Let us comply and change the plates within those 18 months when the NTSA staff asks Kenyans to do so. New licence plates will be issued starting with newly registered KDK series vehicles, and replacement of current licence plates will commence on October 1, 2022, according to Matiang’i. In order to catch dealers who delay paying taxes, he added, the digital number plates would be synchronised with the Kenya Revenue Authority computers.
We are taking this action because we want to improve our nation’s security. We wish to strengthen the financial sector, increase openness, and aid other organisations like the KRA in carrying out their duties.

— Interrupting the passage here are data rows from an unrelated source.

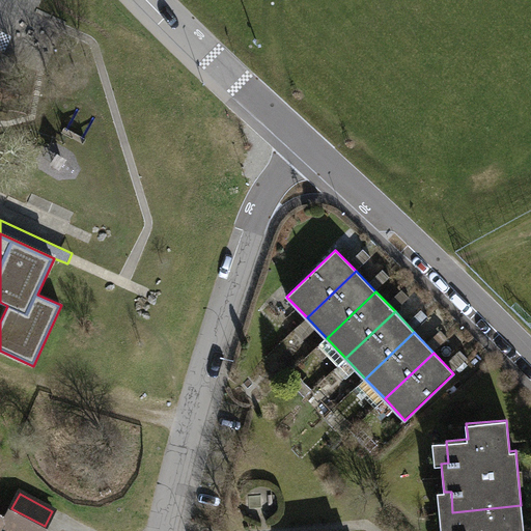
[(523,530),(521,505),(452,512),(454,530),(523,530)]
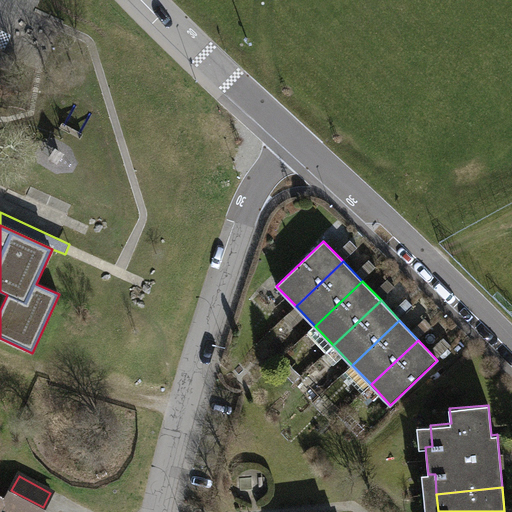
[(39,511),(43,507),(14,492),(6,507),(16,511),(39,511)]
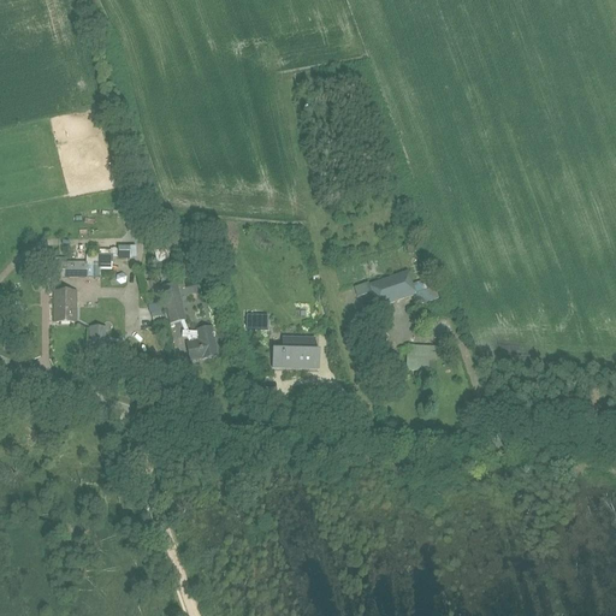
[(160,279),(167,277),(169,256),(158,240),(152,241),(160,279)]
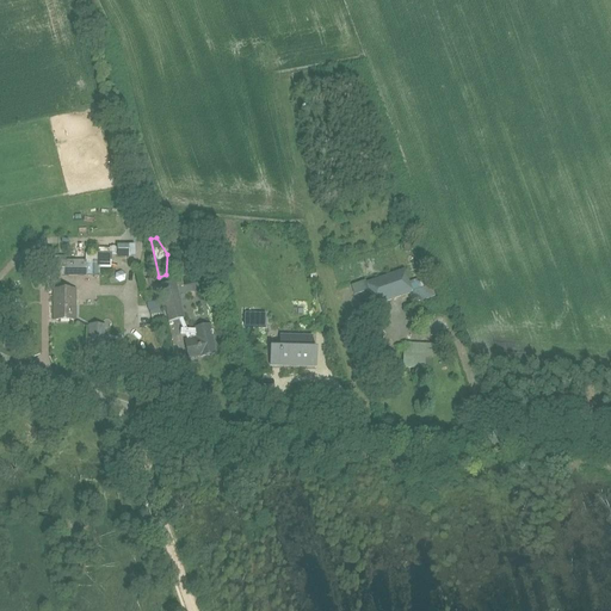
[(134,246),(116,246),(116,257),(134,258),(134,246)]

They will include a specific national flag imprint, a hologram, a watermark, separate serial numbers for the front and back plates that are connected to the vehicle’s chassis number, and a bespoke font in addition to a particular template.
The immediately recognisable smart licence plates will also record data such as the year of production, vehicle type and colour, engine number, transmission type, date and location of manufacture, and insurance information. It was claimed that existing licence plates lacked sufficient security elements, making it challenging for enforcement organisations to distinguish real licence plates from phoney ones supplied by unauthorised personnel.
The licence plates serve as a foundation for tracking and observing the nation’s vastly increased number of automobiles.
Macharia gave instructions for Kenyans to purchase the licence plates from NTSA, which will provide rules in the upcoming days. To make it more challenging to trade in cars that have been carjacked from other nations, the chain of registration will involve creating a database of all the vehicles registered directly at the point of entry and connecting the NTSA and the National Police Service databases.